Assigned task: From the data below, please reproduce exactly everything from the line that contains "da Pfizer, seguindo o protocolo do Programa" down to the line that contains "segunda dose recebida", with both ends included.

Information:
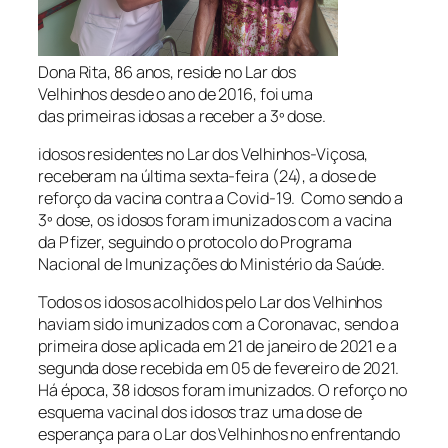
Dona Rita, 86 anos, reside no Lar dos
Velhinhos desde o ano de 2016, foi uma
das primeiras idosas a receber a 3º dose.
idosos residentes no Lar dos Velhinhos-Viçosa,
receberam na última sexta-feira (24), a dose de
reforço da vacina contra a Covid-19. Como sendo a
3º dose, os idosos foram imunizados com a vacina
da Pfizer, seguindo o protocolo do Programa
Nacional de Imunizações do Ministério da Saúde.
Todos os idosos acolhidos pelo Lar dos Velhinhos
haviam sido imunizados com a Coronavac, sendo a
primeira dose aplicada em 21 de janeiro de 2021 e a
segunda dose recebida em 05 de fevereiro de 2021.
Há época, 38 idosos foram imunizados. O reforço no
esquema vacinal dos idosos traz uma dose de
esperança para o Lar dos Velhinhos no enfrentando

...

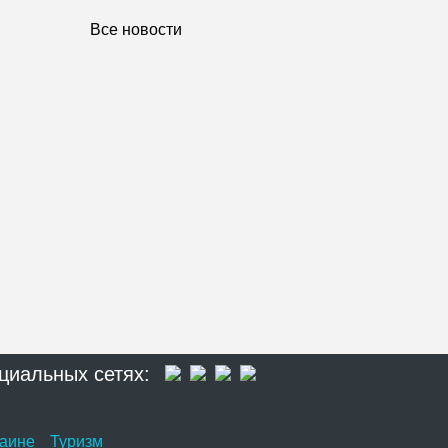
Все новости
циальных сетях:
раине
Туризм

Finished exercise:
da Pfizer, seguindo o protocolo do Programa
Nacional de Imunizações do Ministério da Saúde.
Todos os idosos acolhidos pelo Lar dos Velhinhos
haviam sido imunizados com a Coronavac, sendo a
primeira dose aplicada em 21 de janeiro de 2021 e a
segunda dose recebida em 05 de fevereiro de 2021.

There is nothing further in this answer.